** DATENAUSZÜGE **
■ ■ ■ ■

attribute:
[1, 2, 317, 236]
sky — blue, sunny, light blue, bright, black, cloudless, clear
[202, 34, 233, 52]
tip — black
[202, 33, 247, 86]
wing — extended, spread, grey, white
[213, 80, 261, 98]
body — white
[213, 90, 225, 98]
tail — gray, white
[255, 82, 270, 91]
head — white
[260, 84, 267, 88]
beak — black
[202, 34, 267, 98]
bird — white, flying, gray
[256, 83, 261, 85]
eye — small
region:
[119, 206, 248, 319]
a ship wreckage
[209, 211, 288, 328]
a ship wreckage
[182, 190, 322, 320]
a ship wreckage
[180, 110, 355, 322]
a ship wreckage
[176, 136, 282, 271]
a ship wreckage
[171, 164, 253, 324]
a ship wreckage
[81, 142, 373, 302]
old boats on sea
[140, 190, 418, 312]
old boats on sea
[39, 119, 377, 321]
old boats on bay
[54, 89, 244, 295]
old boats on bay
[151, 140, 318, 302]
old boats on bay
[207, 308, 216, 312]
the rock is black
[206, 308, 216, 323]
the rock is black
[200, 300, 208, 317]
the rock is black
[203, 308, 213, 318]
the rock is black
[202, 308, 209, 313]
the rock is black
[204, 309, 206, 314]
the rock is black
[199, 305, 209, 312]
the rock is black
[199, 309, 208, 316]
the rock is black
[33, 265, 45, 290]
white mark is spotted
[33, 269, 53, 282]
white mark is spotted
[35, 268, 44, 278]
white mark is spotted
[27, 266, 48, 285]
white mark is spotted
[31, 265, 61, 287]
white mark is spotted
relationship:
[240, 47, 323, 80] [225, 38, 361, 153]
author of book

■ ■ ■ ■

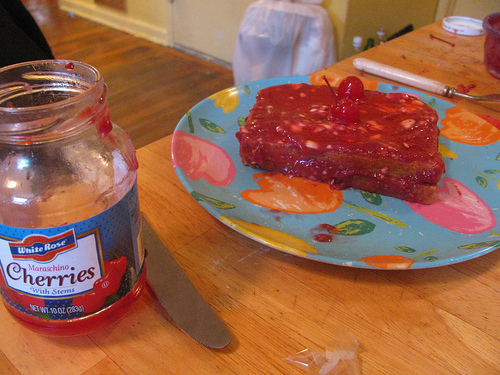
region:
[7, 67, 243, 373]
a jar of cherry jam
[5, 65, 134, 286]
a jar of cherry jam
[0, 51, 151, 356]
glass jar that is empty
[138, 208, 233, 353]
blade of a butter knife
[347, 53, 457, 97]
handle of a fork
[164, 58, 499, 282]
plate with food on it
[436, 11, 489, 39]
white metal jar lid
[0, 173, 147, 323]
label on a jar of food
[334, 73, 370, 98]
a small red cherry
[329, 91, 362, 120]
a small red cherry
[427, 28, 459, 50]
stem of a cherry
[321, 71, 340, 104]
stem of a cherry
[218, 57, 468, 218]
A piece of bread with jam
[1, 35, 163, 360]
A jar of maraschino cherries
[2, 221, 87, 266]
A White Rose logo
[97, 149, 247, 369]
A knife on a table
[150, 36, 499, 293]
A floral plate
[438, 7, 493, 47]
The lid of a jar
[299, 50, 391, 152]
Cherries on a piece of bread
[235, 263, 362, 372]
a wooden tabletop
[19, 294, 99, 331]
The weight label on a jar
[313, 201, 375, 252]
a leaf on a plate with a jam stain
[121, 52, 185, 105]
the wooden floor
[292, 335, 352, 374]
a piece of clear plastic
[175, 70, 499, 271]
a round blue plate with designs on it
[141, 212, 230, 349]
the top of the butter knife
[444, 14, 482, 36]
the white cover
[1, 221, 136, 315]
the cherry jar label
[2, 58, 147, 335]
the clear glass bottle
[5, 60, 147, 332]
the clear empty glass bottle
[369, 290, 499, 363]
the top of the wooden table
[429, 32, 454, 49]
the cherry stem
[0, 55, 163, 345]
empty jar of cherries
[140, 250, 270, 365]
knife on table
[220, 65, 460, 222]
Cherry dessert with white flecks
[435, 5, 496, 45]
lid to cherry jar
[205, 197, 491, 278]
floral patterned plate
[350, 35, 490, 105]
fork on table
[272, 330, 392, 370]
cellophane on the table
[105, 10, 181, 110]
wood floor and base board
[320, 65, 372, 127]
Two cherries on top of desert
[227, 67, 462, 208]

■ ■ ■ ■

** ARBEITSAUFTRAG **
Geben Sie die Zeilen unverändert wieder, beginnend mit der Zeile, die „[19, 294, 99, 331]“ enthält, bis einschließlich der Zeile, die „[227, 67, 462, 208]“ enthält.

** ERLEDIGTE AUFGABE **
[19, 294, 99, 331]
The weight label on a jar
[313, 201, 375, 252]
a leaf on a plate with a jam stain
[121, 52, 185, 105]
the wooden floor
[292, 335, 352, 374]
a piece of clear plastic
[175, 70, 499, 271]
a round blue plate with designs on it
[141, 212, 230, 349]
the top of the butter knife
[444, 14, 482, 36]
the white cover
[1, 221, 136, 315]
the cherry jar label
[2, 58, 147, 335]
the clear glass bottle
[5, 60, 147, 332]
the clear empty glass bottle
[369, 290, 499, 363]
the top of the wooden table
[429, 32, 454, 49]
the cherry stem
[0, 55, 163, 345]
empty jar of cherries
[140, 250, 270, 365]
knife on table
[220, 65, 460, 222]
Cherry dessert with white flecks
[435, 5, 496, 45]
lid to cherry jar
[205, 197, 491, 278]
floral patterned plate
[350, 35, 490, 105]
fork on table
[272, 330, 392, 370]
cellophane on the table
[105, 10, 181, 110]
wood floor and base board
[320, 65, 372, 127]
Two cherries on top of desert
[227, 67, 462, 208]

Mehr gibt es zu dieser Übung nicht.